В ее первой части он говорит, что область эсхатологии менее всего отличается движением богословской мысли. В ней исторически преобладают два типа мышления: один, условно называемый «средневековой ортодоксией», и второй – «гуманистический универсализм». Но в Х!Х веке появилось еще одно учение, пытающееся преодолеть слабости одного и второго типов. Оно именовало себя теорией «условного бессмертия», или кондиционализмом[248]. Это направление богословской мысли было для С.Н. Булгакова важно потому, что с радикальной остротой ставило проблему бессмертия и вечной жизни, что является предварительным вопросом всякой эсхатологии. И мыслитель констатировал, что «для одних человек – смертен, как животные, и потому смерть есть некое уничтожение; отсюда с необходимостью следует отрицательная эсхатология пустоты»[249]. Такова также вера атеистического неверия. «Или же человек бессмертен, – продолжает свой анализ философ, – принадлежит вечности, и эсхатология пытается определить содержание этой вечности»[250]. Но есть еще третья альтернатива, с которой встречаемся именно в теории кондиционализма.
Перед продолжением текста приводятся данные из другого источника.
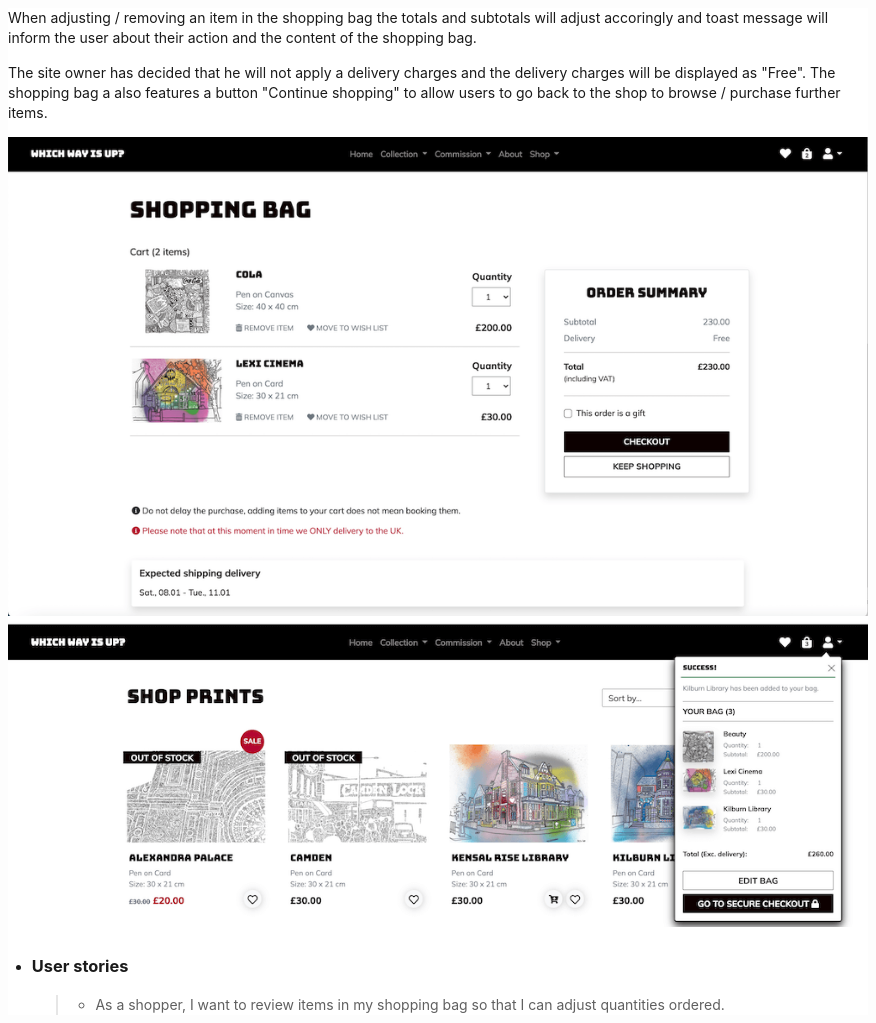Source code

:    When adjusting / removing an item in the shopping bag the totals and subtotals will adjust accoringly and toast message will inform the user about their action and the content of the shopping bag. 

   The site owner has decided that he will not apply a delivery charges and the delivery charges will be displayed as "Free". The shopping bag a also features a button "Continue shopping" to allow users to go back to the shop to browse / purchase further items. 
   
   ![shopping bag](screenshots/bag.png)
   ![shopping bag](screenshots/bag-toast.png)

   - ### **User stories** 
     > - As a shopper, I want to review items in my shopping bag so that I can adjust quantities ordered.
Она говорит о том, что человек, не имея природного бессмертия, может его получить или же не получить. Иными словами, бессмертие обусловлено определенными условиями, и С.Н. Булгаков в своей статье представляет богословское обоснование этой идеи.
Опираясь на текст Ветхого Завета, С.Н. Булгаков пишет, что человек (тело + душа + дух), в отличие от животных (тело + душа), был сотворен имеющим личную энергию жизни, которая осуществляется в личном бессмертии. Это бессмертие свойственно человеческому духу, который отличается от духов бесплотных сложностью своего состава. Человек есть дух воплощенный, связанный с миром. Для человека смерть не есть возвращение в небытие, утверждает С.Н. Булгаков, «но некое развоплощение, разрыв с миром, онтологическая катастрофа»[251], разрыв его единого существа на два начала, «расчеловечение человека». Тело, данное человеку Богом при творении, есть не причина смерти, а условие жизни человека, отмечает мыслитель. Именно этой сложностью человек отличается и от бесплотного, сверхприродного мира духов, которые не знают воплощения, и от мира животных, которые имеют не духа, а лишь «душу живую».